Quote Originally Posted by Husar
Which makes me wonder why all those armours in museums tend to be very small?
A google search threw up this:

Most of the armor that medieval heights was guessed from was, more often than not, 3/4 scale display armor, made that way to save metal. The reason this smaller armor is so pervasive is because real armor generally did not survive to modern times, if only because it was repeatedly passed on from owner to owner, until it got so outdated or beaten up that it was salvaged for its steel. The few surviving suits of armor of the 'full' size (like the suits that the various King Henrys left in their name in england) demonstrate a height in the same range as modern western men.
But it looks like I got it garbled about medieval warriors being big men. I was thinking of the evidence of the skeletons at Towton, but it turns out they were of mixed heights:

The bodies found from the battle also reveal a broad range of sizes, from one chap who was rather short at around 5'2" or so, to a tall likely looking fellow of 6' or 6'1", so all sizes were obviously present at the battle, and probably fairly representitive of England of the mid-15th Century.
The point I dimly recalled turns out to be that their skeletons show strong men, like professional sportsmen, but not necessarily big ones:

Swinging swords around for hours on end left its mark on the bones of Medieval soldiers. In fact, their right arms resemble those of baseball pitchers, according to researchers at the University of Bradford in the U.K.
Forceful, repetitive movements make bones bend and thicken in response to the stress. So anthropologists Jill Rhodes and Christopher Knusel reasoned that Medieval swordplay should have produced skeletal distortions. They looked at the excavated skeletons of 10 men who had died of sword wounds between the 10th and 16th centuries. The right arms showed changes in shape and thickness similar to those found in professional baseball pitchers, Knusel says. "Swinging a sword is very, very similar [to pitching]. It's an overhead type of motion," he says. The changes weren't seen in nine uninjured male skeletons in the same York cemetery, they reported in last month's American Journal of Physical Anthropology.

The authors also reported on 13 skeletons buried in a mass grave after the Battle of Towton in 1461. These men showed different changes: Their left arms were bent and thickened. Knusel says the skeletons may be the bones of archers who held their powerful longbows with their left arms.
Here's more from the Univeristy of Bradford:

The general size and robusticity of the individuals from Towton is unusual when compared with other medieval populations. Many of these individuals are more robust (stockier) than the medieval norm, appearing similar to modern professional athletes. The physical appearance of these individuals, then, may be related to extended periods of strenuous exertion prior to physiological maturity (i.e. in youth).
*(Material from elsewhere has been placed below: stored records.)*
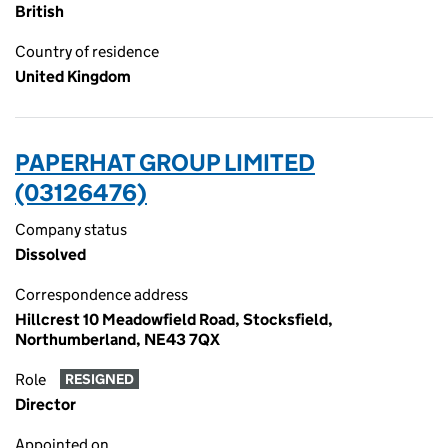
British
Country of residence
United Kingdom
PAPERHAT GROUP LIMITED
(03126476)
Company status
Dissolved
Correspondence address
Hillcrest 10 Meadowfield Road, Stocksfield,
Northumberland, NE43 7QX
Role
RESIGNED
Director
Appointed on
Among these are numerous SchmorlÕs nodes in the vertebral column (from pressure exerted on the intervertebral discs in heavy lifting), os acromiale of the scapular spine, a condition that is often accompanied by rotator cuff (muscles that stabilise the shoulder) tears, and an avulsion fracture of the humeral medial epicondyle, a condition that develops from throwing (e.g. in projectile use) in more recent juvenile individuals. One hypothesis to explain this pattern is that these individuals were selected as participants in the battle because of previous experience and training in armed combat from a young age. Some support for this relationship comes from a number of healed injuries, testimony to prior involvement in armed conflict.
And to confirm what was said about height falling in the Middle Ages:

A recent study conducted at Ohio State University, based on skeletal data from 30 previous studies, reveals that men living during the 9th to 11th centuries had an average height of about 5 feet 8 inches. Average height then steadily declined until it reached a low point of 5 feet 5.5 inches in the 17th and 18th centuries, rising again through the 19th century and only reaching prior heights in the first half of the 20th century. An article on the study by Richard Steckel appears in the Social Science History journal.